A new Public Religion Research Institute poll finds that just 42 percent of Americans believe that the American Dream – the idea that if you work hard you can succeed – still exists, down 11 percent from 2012. Sadly, this is part of a growing trend reflected in polls throughout the years.
A CNN poll from June found that 59 percent of Americans said the American Dream was unattainable, and young adults, more than any other age group, were more likely to feel that way. A February McClatchy-Marist pollsshowed 80 percent say it’s harder to achieve the American Dream than ever before. A recent Washington Post poll finds that just 39 percent believe their children will have a better life than they have.

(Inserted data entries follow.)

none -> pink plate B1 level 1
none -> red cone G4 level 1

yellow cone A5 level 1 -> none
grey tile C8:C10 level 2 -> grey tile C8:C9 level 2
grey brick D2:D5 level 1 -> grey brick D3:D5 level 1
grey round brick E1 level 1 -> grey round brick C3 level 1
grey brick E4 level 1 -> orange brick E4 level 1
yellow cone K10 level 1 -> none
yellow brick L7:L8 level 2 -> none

Aaron Blake writes for the Washington Post about the swelling pessimism of America under Obama:
[T]here is effectively a cottage industry of polling on the American Dream. It’s kind of a big deal here, after all, and is one of the best ways to ask Americans about their true views of the economy. And almost all of it shows hard times for the American Dream, in one way or another.
But before you attribute this decline to Republicans who are very unhappy with President Obama and his leadership, consider this: Republicans (55 percent) are far more likely to believe in the American Dream than Democrats (33 percent). The 2012 report, for instance, showed Republicans at 60 percent and Democrats at 50 percent. So the difference is mostly attributable to Democrats.

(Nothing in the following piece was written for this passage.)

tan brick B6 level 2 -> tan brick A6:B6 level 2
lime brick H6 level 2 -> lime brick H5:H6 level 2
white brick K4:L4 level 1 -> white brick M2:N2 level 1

In large part that surprising finding owes to the fact that many of Obama’s core constituencies – young adults, Hispanics, and African Americans – are the ones that have suffered the most under his leadership.

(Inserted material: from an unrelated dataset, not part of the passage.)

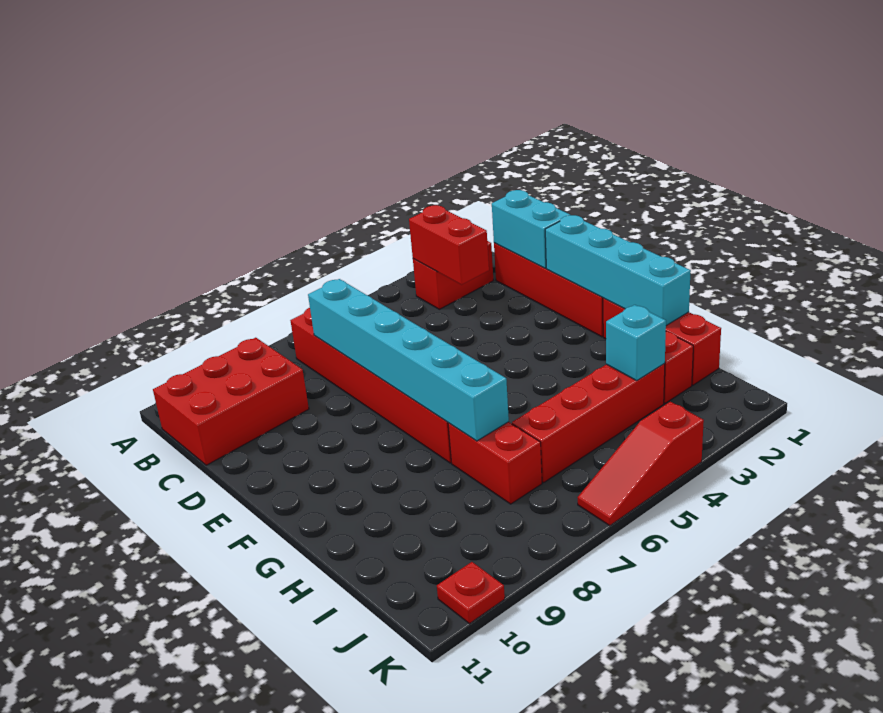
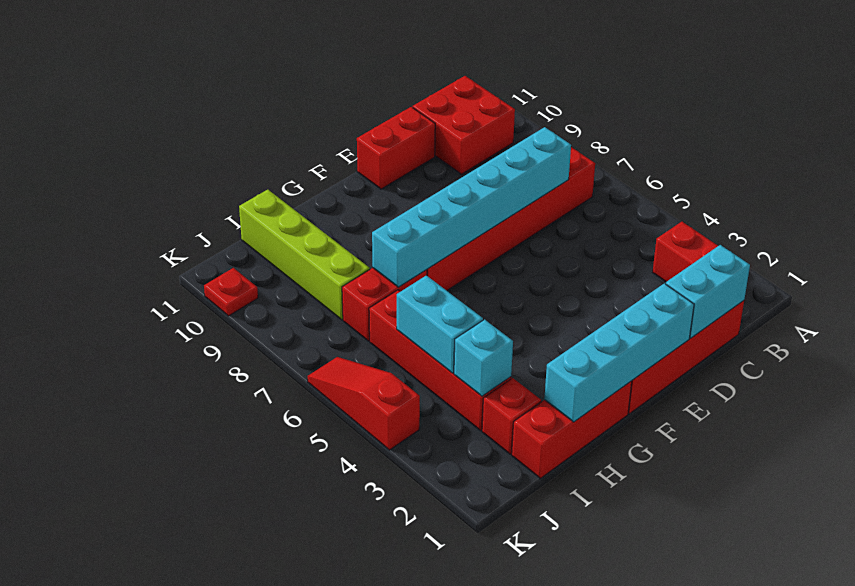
red brick B3:C3 level 2 -> red brick D11:E11 level 1
red brick B9:C11 level 1 -> red brick B10:C11 level 1
none -> cyan brick I4:I5 level 2
none -> lime brick I8:I11 level 1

Of course, President Obama is selling a different idea. He desperately wants people to believe that the he’s guided America through the rocky shoals of the recession and into the calm waters of recovery.
“I think you’d have to say that we’ve managed the economy pretty well and business has done okay,” President Obama recently told The Economist. “Since I have come into office, there’s almost no economic metric by which you couldn’t say that the U.S. economy is better and that corporate bottom lines are better. None.”
That’s not true. One need look no further than median household income to see why most hardworking Americans in this country continue to feel left out of whatever recovery the president is selling. A recent report by the Department of Commerce found that median income was $51,939 – eight percent lower than it was before the recession started. Incomes haven’t just stagnated. They’ve gone straight backwards.
This nation needs change. And it needs a new party to see it through. Here’s Sen. John Thune and Sen. Cathy McMorris Rodgers making the case on why that party should be Republicans:
In homes all across America, working parents struggle to pay their bills at the end of the month. College graduates move back in with their parents because student loan debts are so high. Young families juggle two jobs just to afford their rising health care premiums.
Our party has heard Americans’ concerns, and that’s why we’ve put forward hundreds of bills to help grow the economy, create jobs, expand opportunity and give American families hope for tomorrow. Our conversations with people back home, from the supermarket to the church pews to the doctor’s office, have helped us develop legislative solutions that will make life better for Americans in every corner of this country.
The contrast between the two parties couldn’t be more clear: Republicans are working to create jobs for Americans. Democrats are working to save their own.
So long as Harry Reid control the Senate with an iron grip, so long as Democrats continue to blockade tough votes, and so long as Republicans are left with no recourse for having to watch their ideas whither on the vine, nothing is going to change in Washington. And the American Dream we spoke of earlier? It will continue to become a distant memory.